黒歴史 | ナノ

 階段を上る足が震える。普段から部活で鍛えられているはずなのにな。怖い?…だけど、誰かに嫌われる方が、みんなと一緒にいられない方が怖いんじゃない?精市のようにブン太まで裏切っちゃいけない、そんな気がした。

 扉を開けると、奥の方で立っていた。いつも何かしら頬張っているのに珍しい、ただ屋上を抜ける風にぼうっと吹かれているだけの彼。
 私に気づいて微かに笑った。

「話がある、って呼び出したんだから、だいたい予想は付いてんだろい?」

 やっぱり私の予想通りに進んでいく。ジャッカルに聞いた時に全部察した、そのままその通りに。彼は少しだけ目線を下に、強張る私から反らす。
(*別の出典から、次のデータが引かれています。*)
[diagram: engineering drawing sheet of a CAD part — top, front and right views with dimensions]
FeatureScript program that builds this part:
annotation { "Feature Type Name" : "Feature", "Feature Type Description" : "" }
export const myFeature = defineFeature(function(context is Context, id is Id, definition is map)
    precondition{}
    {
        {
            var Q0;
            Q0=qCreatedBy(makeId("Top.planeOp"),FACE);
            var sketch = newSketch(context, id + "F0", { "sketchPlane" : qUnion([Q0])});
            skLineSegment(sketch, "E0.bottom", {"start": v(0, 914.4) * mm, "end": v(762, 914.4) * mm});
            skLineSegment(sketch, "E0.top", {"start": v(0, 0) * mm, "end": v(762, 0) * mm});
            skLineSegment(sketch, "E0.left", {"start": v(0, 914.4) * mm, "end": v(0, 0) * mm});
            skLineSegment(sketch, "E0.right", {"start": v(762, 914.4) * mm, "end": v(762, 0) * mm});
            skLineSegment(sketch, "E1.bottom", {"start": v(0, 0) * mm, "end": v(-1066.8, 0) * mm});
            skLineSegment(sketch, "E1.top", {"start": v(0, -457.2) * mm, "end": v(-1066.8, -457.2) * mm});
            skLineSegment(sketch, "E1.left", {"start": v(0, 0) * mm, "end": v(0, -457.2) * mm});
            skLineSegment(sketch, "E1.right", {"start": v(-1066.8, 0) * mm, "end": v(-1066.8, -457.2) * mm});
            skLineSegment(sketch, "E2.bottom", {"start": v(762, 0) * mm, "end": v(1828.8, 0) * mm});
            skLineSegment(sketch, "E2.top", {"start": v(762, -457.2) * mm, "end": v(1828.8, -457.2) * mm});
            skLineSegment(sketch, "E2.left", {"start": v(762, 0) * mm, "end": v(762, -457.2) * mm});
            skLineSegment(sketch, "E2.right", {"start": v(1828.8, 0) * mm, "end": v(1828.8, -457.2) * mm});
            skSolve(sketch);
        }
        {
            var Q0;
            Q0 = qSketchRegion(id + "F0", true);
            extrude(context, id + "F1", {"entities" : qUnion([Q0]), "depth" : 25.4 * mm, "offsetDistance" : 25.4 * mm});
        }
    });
「そう恐い顔すんなよ。幸村くんのせいで、告白が若干トラウマになってるのも知ってるから」

 彼の声のトーンはいつもより少し落ちているが、重くはない。私に気を使わせないようにする、そんな気遣いが見える。

 ブン太も、告白のことを知っていたんだね。そして悩んでいる事も知っている。いつからだろう、お弁当の時には既に知っていたとか?ブン太にも伝わってしまうほど、精市に辛い想いをさせていたんだろうか。なんて…考えても答えは出ないけど。
 彼はこちらにゆっくり一歩、また一歩と近付く。手を伸ばせば届いてしまう距離まで。精市の時は怖かった。だけど、ブン太はちょっとだけ苦い顔で、それなのに笑うから…。

「俺、フタ子がずっと好きだった。みんなで仲良くするのも嫌じゃねえけど、いつか二人だけでお互い好き合えたら良いって思ってた。……まあ、今もだけど」

 彼の笑った顔がこんなに切ないなんてことあったかなあ。無理に笑っているんだろうか。私のために。一生懸命に想ってくれているのだろうか、私だけのために。

「フタ子は俺のことどう思ってる?みんなと一緒にいる時間を削ったり、壊してまで、二人で一緒にいたいと思う?」

 ―首を振った。
 ブン太のことも大好きだ。私を安心させるためずっと微笑んでいてくれるところ、何もわからない私をゆっくり導いてくれるところ。そんな優しいところが。けれど、私はブン太と同じだけ"好き"を返せる自信がない。きっと返してあげられない。ごめん、ごめんね。涙が落ちる。泣いたってどうしようもないのに。どうしてダメなんだろう、こんなにも大好きなのに。

「幸村くんとは?」

 顔を上げた。そのせいでぱたぱたとまた、涙が落ちていく。
 その様子をブン太は目で追ってから、突然、私の両頬を両手を、つねった。しかもぐにゅぐにゅ上下左右好き勝手に扱う。
 痛い!と抗議する前には解放されていて、じんじんと微妙に熱が灯っているだけで。

「答え出てんじゃん?…別にフタ子が気を負う必要ねえんだからよ!」


 彼のきらきらした笑顔に、何かが綻びていくような気がした。